▶ **Job**
Reproduce every line of the rows below verbatim, without changing, adding, or leaving out any text.

▶ **Source material**
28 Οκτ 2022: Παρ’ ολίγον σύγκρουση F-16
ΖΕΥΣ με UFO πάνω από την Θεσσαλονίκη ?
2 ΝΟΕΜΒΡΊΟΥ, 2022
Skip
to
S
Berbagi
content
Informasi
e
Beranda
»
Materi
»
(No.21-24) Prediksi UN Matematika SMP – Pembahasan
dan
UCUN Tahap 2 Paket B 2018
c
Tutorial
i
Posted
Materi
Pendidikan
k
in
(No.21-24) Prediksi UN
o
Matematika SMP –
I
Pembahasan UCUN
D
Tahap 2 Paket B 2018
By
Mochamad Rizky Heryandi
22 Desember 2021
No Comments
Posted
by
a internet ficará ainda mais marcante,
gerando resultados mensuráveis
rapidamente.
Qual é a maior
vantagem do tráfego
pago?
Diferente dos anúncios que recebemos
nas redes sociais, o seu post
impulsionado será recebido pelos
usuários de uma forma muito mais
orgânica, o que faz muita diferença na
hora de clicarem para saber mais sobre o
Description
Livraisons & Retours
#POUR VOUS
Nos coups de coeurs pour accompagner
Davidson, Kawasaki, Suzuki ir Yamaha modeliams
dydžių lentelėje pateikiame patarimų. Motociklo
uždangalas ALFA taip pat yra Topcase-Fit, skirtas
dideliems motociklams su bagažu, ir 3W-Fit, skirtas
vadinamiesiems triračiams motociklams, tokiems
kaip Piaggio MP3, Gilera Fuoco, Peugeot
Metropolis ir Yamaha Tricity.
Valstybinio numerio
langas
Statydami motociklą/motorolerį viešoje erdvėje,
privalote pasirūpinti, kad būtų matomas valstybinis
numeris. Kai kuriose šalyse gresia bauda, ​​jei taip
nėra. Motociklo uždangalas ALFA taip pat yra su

▶ **Reply**
28 Οκτ 2022: Παρ’ ολίγον σύγκρουση F-16
ΖΕΥΣ με UFO πάνω από την Θεσσαλονίκη ?
2 ΝΟΕΜΒΡΊΟΥ, 2022
Skip
to
S
Berbagi
content
Informasi
e
Beranda
»
Materi
»
(No.21-24) Prediksi UN Matematika SMP – Pembahasan
dan
UCUN Tahap 2 Paket B 2018
c
Tutorial
i
Posted
Materi
Pendidikan
k
in
(No.21-24) Prediksi UN
o
Matematika SMP –
I
Pembahasan UCUN
D
Tahap 2 Paket B 2018
By
Mochamad Rizky Heryandi
22 Desember 2021
No Comments
Posted
by
a internet ficará ainda mais marcante,
gerando resultados mensuráveis
rapidamente.
Qual é a maior
vantagem do tráfego
pago?
Diferente dos anúncios que recebemos
nas redes sociais, o seu post
impulsionado será recebido pelos
usuários de uma forma muito mais
orgânica, o que faz muita diferença na
hora de clicarem para saber mais sobre o
Description
Livraisons & Retours
#POUR VOUS
Nos coups de coeurs pour accompagner
Davidson, Kawasaki, Suzuki ir Yamaha modeliams
dydžių lentelėje pateikiame patarimų. Motociklo
uždangalas ALFA taip pat yra Topcase-Fit, skirtas
dideliems motociklams su bagažu, ir 3W-Fit, skirtas
vadinamiesiems triračiams motociklams, tokiems
kaip Piaggio MP3, Gilera Fuoco, Peugeot
Metropolis ir Yamaha Tricity.
Valstybinio numerio
langas
Statydami motociklą/motorolerį viešoje erdvėje,
privalote pasirūpinti, kad būtų matomas valstybinis
numeris. Kai kuriose šalyse gresia bauda, ​​jei taip
nėra. Motociklo uždangalas ALFA taip pat yra su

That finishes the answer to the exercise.